Robby is very excited about Christmas. He loves the lights on the houses, the tree, even the Advent calendar. His enthusiasm is contagious and I'm in a great mood lately. Today was a great day for other reasons. I captained a team for our local Jingle Bell Run in honor of Robby and today was race day. I am proud to say we brought together 15 team members and raised over $700 for the Arthritis Foundation of Central Ohio. That seems huge to me for my first time doing this, especially considering the economic times and time of year. Many of the group met up with us for the race and it was a really good time. I put together a cute outfit to run in and made matching scarves for Robby and I to wear. All week he kept talking excitedly about crossing the finish line and he was smiling and cheering when we went through the big inflated arch. Afterward, many of our family and friends that participated came back to the house and we grilled hot dogs and had baked potatoes and hot cocoa. It was a great group of people with lots of little kids playing together. I felt so happy to have all of those people supporting us and the Foundation. It felt really good to know people care about what we're going through.

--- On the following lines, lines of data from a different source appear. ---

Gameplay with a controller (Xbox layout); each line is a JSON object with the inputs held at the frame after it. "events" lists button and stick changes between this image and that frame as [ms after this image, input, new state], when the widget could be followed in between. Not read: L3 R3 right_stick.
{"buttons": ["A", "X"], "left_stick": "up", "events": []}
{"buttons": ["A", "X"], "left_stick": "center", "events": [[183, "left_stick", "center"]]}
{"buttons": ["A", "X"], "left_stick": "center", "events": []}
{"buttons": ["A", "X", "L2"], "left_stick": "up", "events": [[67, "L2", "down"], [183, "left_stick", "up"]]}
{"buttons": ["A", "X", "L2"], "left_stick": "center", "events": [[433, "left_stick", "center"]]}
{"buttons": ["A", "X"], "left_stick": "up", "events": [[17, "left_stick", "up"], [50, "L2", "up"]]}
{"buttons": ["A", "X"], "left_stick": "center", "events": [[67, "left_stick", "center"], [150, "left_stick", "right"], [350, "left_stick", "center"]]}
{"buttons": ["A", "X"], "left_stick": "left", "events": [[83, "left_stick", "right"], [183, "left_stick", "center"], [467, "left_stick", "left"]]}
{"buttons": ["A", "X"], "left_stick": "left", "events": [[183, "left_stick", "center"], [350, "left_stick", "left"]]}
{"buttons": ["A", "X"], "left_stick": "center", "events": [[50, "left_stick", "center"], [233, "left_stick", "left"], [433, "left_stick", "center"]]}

Robby is doing so well! We started a taper on the Prednisone about a week ago and I'm expecting further taper when we see Dr. H. on Wednesday. I'll be curious to see what she says about his liver when she examines him and also to see what the labs look like. He seems so healthy right now and it's really encouraging. He has color in his face and lots more energy. It's like I'm having to learn how to parent a toddler all over again because he definitely did not have normal energy levels before. He also is showing a lot of improvement in his mobility in his knees. He can walk up and down stairs holding the handrail (had to scoot down on his bottom before), he can step up and down off of curbs without even thinking about it (before he would stop and really have to concentrate and go slowly), he's asking to be carried less, and he's running and doing more physical play. Also, when I feel his knees most of the swelling is gone. I can actually feel the bones of his knee joints again. Before it was all so swollen and puffy that you really couldn't feel the joint. He seems so much happier and it's great to see him more "normal." Hopefully the Prednisone will get all of the inflammation under control and then the Kineret will be enough to keep things in check going forward. I don't want him to have to be on steroids, but I am thankful for the success we are seeing.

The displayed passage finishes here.